Mikaela Shiffrin, the youngest slalom champion in Olympic alpine skiing history, has said she will enter the super-G competition at December’s FIS Alpine World Cup in Val d'Isère, France. In an , Shiffrin, who won a gold medal at the 2012 Winter Olympics in Sochi, Russia, said she hopes to branch out from slalom into other areas, in the hopes of winning an overall title in her fourth World Cup season.
“If I ski to my potential in slalom and G.S. and hopefully super-G, then the overall will be a possibility,” she said. To win the overall trophy, Shiffrin must regularly make it to the podium in the slalom and at least one other event, including the giant slalom, the super-G, downhill, and super combined.
Success could imply a confrontation with American Lindsey Vonn, one of the fastest female skiers in history, who won medals in the downhill and super-G at the 2010 Olympics in Vancouver. Ten months after a harrowing tumble that left her seriously injured at the 2013 World Cup, Vonn was training in Austria last month.

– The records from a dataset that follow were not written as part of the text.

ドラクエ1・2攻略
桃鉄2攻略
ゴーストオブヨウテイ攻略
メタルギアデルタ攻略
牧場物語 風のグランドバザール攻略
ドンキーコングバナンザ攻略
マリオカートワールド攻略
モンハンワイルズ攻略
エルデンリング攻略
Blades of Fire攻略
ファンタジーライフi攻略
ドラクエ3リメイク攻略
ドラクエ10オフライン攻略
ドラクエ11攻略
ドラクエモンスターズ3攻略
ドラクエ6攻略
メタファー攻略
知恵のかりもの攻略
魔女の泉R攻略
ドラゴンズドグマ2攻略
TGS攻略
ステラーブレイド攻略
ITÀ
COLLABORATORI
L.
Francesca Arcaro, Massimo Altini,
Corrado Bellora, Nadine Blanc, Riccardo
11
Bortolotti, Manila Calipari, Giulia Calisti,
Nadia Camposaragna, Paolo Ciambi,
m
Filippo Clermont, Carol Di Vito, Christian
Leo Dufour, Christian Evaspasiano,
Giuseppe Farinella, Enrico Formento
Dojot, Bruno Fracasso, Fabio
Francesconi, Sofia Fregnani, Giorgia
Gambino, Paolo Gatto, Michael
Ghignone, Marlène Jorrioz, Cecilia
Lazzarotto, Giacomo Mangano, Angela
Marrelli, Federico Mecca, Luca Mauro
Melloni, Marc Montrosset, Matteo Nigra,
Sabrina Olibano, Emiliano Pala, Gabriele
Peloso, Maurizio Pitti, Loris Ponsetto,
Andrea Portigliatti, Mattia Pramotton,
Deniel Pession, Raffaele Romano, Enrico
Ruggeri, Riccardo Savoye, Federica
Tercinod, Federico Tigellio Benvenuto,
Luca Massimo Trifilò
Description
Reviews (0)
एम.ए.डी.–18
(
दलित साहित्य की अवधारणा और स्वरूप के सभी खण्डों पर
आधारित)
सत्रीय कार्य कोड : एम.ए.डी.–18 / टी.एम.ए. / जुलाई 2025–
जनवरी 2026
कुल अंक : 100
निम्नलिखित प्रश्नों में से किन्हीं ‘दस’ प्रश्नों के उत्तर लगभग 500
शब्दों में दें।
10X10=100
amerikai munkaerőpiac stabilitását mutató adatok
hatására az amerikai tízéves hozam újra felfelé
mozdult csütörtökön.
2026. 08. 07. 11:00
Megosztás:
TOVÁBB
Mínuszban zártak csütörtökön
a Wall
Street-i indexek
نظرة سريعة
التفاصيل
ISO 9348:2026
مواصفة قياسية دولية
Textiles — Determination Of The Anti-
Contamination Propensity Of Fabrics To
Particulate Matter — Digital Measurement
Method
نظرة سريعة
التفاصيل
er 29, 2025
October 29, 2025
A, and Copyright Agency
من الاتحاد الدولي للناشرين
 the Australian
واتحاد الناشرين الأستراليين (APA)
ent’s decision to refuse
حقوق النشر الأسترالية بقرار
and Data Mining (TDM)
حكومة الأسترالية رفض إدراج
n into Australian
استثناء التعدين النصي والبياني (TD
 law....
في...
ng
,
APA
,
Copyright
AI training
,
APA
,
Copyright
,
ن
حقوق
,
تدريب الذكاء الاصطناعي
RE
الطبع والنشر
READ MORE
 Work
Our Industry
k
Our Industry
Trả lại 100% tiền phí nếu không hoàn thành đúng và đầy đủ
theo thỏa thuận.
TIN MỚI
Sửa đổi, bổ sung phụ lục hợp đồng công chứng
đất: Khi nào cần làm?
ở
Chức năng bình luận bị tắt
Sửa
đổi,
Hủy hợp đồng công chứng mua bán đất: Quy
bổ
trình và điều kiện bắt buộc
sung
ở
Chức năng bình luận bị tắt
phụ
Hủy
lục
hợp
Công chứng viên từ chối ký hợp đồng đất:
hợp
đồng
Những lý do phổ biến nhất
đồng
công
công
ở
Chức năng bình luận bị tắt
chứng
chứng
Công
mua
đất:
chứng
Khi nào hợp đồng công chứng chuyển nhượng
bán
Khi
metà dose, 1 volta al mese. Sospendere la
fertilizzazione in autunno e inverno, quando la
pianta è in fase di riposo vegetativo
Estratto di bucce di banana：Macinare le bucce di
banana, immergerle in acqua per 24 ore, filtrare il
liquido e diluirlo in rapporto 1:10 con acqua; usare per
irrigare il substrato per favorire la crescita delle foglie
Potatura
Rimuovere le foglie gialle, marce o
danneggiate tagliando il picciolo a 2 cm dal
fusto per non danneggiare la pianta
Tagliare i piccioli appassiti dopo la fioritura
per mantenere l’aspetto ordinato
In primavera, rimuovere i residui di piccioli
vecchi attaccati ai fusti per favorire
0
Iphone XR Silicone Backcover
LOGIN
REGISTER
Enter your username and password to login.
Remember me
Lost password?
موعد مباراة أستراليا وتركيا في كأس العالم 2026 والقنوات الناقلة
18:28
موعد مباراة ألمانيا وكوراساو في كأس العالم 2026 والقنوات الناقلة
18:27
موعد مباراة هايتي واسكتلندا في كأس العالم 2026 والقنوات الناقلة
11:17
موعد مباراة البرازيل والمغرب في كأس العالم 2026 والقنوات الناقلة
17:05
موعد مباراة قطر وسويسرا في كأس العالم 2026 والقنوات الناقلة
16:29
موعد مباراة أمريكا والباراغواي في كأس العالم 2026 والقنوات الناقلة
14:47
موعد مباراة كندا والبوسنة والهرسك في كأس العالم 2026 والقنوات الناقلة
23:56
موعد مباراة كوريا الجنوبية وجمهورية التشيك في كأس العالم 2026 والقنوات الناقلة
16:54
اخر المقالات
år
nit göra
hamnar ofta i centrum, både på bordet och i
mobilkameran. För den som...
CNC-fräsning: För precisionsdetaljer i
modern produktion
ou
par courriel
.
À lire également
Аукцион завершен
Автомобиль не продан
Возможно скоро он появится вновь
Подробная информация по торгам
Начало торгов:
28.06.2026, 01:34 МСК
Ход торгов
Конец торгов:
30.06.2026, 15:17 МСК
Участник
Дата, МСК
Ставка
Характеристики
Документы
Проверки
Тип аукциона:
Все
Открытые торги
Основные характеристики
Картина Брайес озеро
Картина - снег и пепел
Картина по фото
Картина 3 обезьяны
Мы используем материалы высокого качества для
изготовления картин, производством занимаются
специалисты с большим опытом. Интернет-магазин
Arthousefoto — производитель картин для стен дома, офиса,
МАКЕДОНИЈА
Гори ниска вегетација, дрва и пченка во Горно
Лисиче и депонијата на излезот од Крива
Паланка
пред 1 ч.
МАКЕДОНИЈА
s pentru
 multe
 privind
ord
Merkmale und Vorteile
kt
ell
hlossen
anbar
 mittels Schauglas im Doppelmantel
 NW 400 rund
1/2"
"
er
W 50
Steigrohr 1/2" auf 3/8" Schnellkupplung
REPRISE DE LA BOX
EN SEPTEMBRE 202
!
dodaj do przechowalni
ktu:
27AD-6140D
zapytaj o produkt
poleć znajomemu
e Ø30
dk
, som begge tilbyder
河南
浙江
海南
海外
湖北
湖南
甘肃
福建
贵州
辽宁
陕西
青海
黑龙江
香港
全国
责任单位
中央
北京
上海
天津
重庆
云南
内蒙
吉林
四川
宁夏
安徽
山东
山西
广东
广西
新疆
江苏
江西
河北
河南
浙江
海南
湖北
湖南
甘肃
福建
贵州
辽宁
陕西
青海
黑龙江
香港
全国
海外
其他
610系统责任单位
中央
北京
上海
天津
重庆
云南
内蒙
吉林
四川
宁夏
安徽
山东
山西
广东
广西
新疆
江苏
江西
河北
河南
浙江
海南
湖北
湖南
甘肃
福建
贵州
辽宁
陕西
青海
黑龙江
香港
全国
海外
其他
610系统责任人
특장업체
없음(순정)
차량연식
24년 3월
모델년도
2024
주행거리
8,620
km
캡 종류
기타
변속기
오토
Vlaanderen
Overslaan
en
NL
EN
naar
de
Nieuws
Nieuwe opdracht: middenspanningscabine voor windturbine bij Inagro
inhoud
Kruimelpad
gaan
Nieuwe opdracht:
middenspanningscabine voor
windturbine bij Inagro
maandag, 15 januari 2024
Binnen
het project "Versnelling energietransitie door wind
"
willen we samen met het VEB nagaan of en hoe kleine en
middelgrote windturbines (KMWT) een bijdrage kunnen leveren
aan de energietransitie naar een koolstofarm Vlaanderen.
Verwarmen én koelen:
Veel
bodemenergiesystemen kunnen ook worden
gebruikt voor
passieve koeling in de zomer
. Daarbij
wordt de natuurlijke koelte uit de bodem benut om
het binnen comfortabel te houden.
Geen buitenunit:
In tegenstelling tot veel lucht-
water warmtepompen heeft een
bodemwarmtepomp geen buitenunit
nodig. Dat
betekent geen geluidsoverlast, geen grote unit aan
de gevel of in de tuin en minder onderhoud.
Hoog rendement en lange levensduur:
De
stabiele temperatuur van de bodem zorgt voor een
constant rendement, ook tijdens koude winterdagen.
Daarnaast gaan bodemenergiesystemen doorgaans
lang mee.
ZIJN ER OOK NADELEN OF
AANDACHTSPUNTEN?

At the time, she told reporters she would concentrate her efforts on speed racing, including the super-G.
While Roland Pfeifer, the United States ski team’s women’s technical coach, attributes some of Shiffrin’s success to her ability to specialize, he is confident that she can be just as big a threat in speed skiing.
“Definitely she can beat Vonn, especially in the technical super-Gs like Beaver Creek,” he told the Times. “If Mikaela didn’t think she had a chance to win, we would not start racing super-G now.”
Another strategy could be to enter the giant slalom, since it is the discipline most similar to slalom. The Times notes that Austrian Marcel Hirscher, who has won the overall title for the last three years, has still confined himself mostly to slalom and giant slalom competitions.